Small stream trout are not particular when it comes to flies. Sturdiness is just as important as the pattern. Frequent contact with bushes, stones and other obstacles demand a robust fly that can take some beating without falling apart.




Bintrådsmyran. Body and head formed by tying thread and lacquered. Two turns of hackle to represent legs. Hook size 12-14.




Woolly Worm. Representing a hairy larva, it is one of my absolute favorites. My own variant has a lime-green tag, body of brown chenille and a black hackle with the inside turned toward the hook eye. I weight it down with copper thread and usually tie it on a No. 10 streamer hook.




Chenille Larva.
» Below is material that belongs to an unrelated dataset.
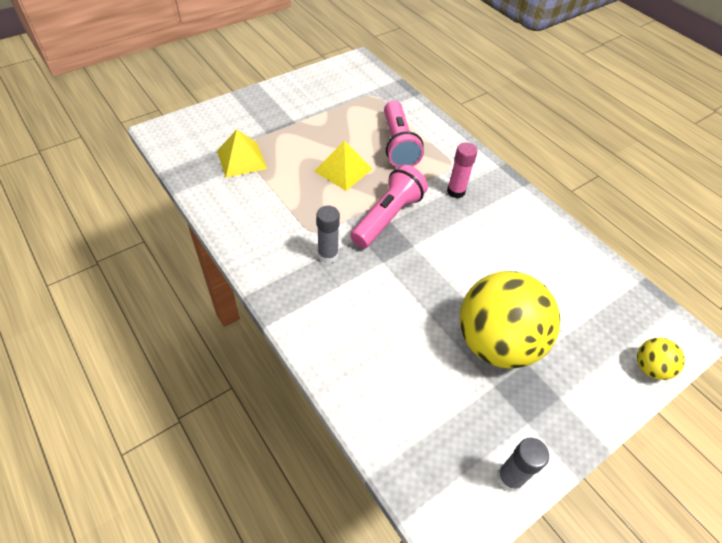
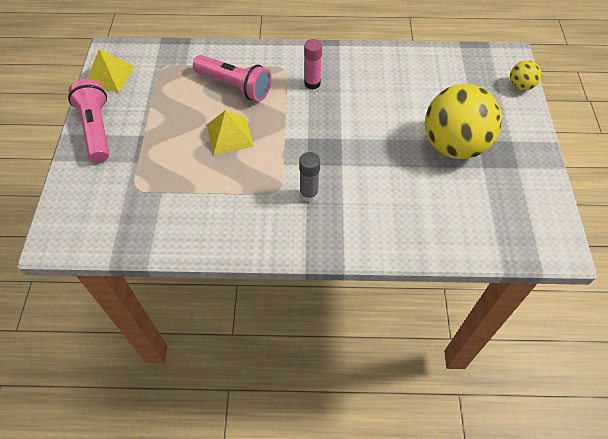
camera: 50 degrees left, 5 degrees up
yellow pyramid [217,130,267,178] -> yellow pyramid moved to [87,49,134,92]
pink flashlight [351,165,428,248] -> pink flashlight moved to [68,79,109,162]
grey glue stick [497,438,549,492] -> none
Yet another larva imitation. It is extremely easy to tie and consists of a strand of super-chenille, burnt at both ends. Dubbing conceals the tie-in point.



Polycelon Beatle. A run of polycelon is tied in, peacock hearl forms the body. The polycelon is stretched along the body and tied in just behind the hook eye. The legs are tied in by using figure-of-eight technique under the “neck” of the fly. Legs may consist of deer hair or synthetic fibers.